Tristar could start charging patients amid rural doctor shortage

Geir O’Rourke | 14th November 2018

One of Australia’s biggest corporates says it may have to privately bill patients to keep its small-town clinics above water and prevent doctor burnout.

Tristar Medical Group operates 54 clinics across Australia and is known for bringing easy-access, bulk-billing medicine to the bush — with a heavy reliance on IMG doctors.  But the business has struggled to recruit in the past year, according to CEO Dr
Khaled El Sheikh (pictured), who likens the search for a GP willing to work in the bush to finding a unicorn.

He blames restrictions that were imposed by the Medical Board of Australia in 2016 in an attempt to improve the supervision of IMGs on limited registration working in isolated communities.  Under the changes, the most inexperienced IMG doctors must be supervised in their practice by a vocationally registered GP with at least three years’ post-fellowship experience.
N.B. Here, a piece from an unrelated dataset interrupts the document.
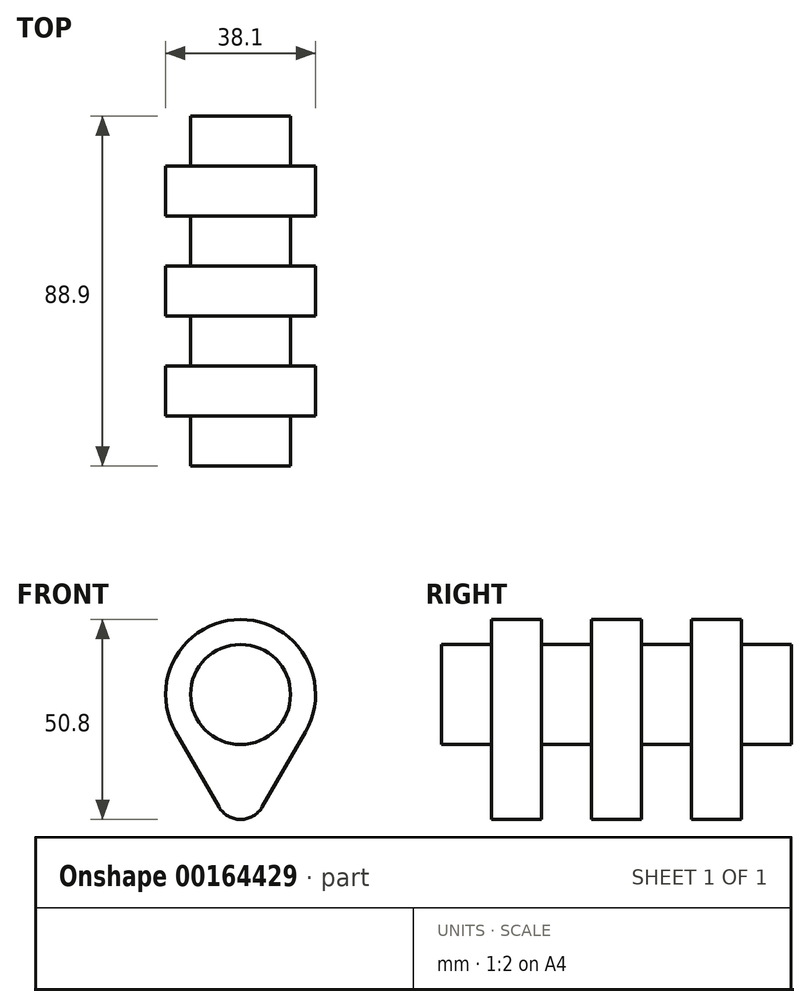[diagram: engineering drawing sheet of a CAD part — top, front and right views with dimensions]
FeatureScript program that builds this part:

“They are asking us to find a unicorn,” said Dr El Sheikh, who practises as a GP in Mildura, Victoria.

“A town like Wentworth [in south-west NSW] with 1000 people can only afford one
full-time equivalent GP.

“So, for this woop-woop town, it is extremely difficult to find the unicorn, by which I mean a fellow with no restrictions and can work anywhere, to go and sit and work there. It can’t be done.”

Coupled with Federal Government restrictions on workforce visas for IMGs, the changes are hurting everyone — not just Tristar, he said.

“You just randomly pick any rural town with one or two doctors or the operators of those clinics and ask them how they are going with doctor recruitment. They will tell you it is a disaster.”

“We are going with lightning speed back to that horrible era of the rural workforce crisis, which nobody wants to return to, and the challenge is this is disadvantaging the smallest communities the most.”

The corporate has a workforce of just under 200 GPs, but right now more than 30 of those positions are vacant, Dr El Sheikh said. In June, Tristar lost its contract to provide GP services to the small community of Keith, SA, after the clinic was left for four days without a doctor because the resident GP took personal leave.

It has also been forced to scale back services in the Victorian town of Traralgon — as well as Wentworth — because of the number of GPs who have left in the past six months. Dr El Sheikh said the corporate would now start looking at privately billing
patients in similar communities as a possible way to keep their practices going.

“Otherwise our doctors will burn out in no time,”  he said.

He welcomed supported fellowship pathways for IMGs and other non-VR doctors but said the early intakes were too low to address the problem. “It is fantastic but these programs from the RACGP and ACRRM, with 50 or 60 candidates per year, will not even block one small recruitment hole in one small state.

The four supervision levels of IMGs working with limited registration

Level 1 supervision:

  •  The supervisor takes direct and principal responsibility for each individual patient.
  •  The supervisor must be physically present at the workplace at all times when the IMG is providing clinical care.
  • The IMG must consult their supervisor about the management of all patients at the time of the consultation and before the patient leaves the
  • Supervision via telephone contact or other telecommunications is not permitted.

Level 2 supervision:

  •  The supervisor shares with the IMG responsibility for each individual patient.
  • The supervisor must ensure that the level of responsibility that the IMG is allowed to take for patient management is based on the supervisor’s assessment of the IMG’s knowledge and competence.
  •  Supervision must be primarily in person — the supervisor must be physically present at the workplace a minimum of 80% of the time that the IMG is practising.
  • Where the supervisor is not physically present, they must always be accessible by telephone or video link.
  • The IMG must inform their supervisor on a daily basis about the management of individual patients.

Level 3 supervision:

  • The IMG takes primary responsibility for each individual patient.
  • The supervisor must ensure that there are mechanisms in place for monitoring whether the IMG is practising safely.
  • The IMG is permitted to work alone, provided that the supervisor is contactable by telephone or video link.

Level 4 supervision:

  •  The IMG takes full responsibility for each individual patient.
  • The supervisor must oversee the IMG’s practice.
  • The supervisor must be available for consultation if the IMG requires assistance.
  • The supervisor must periodically conduct a review of the IMG’s practice.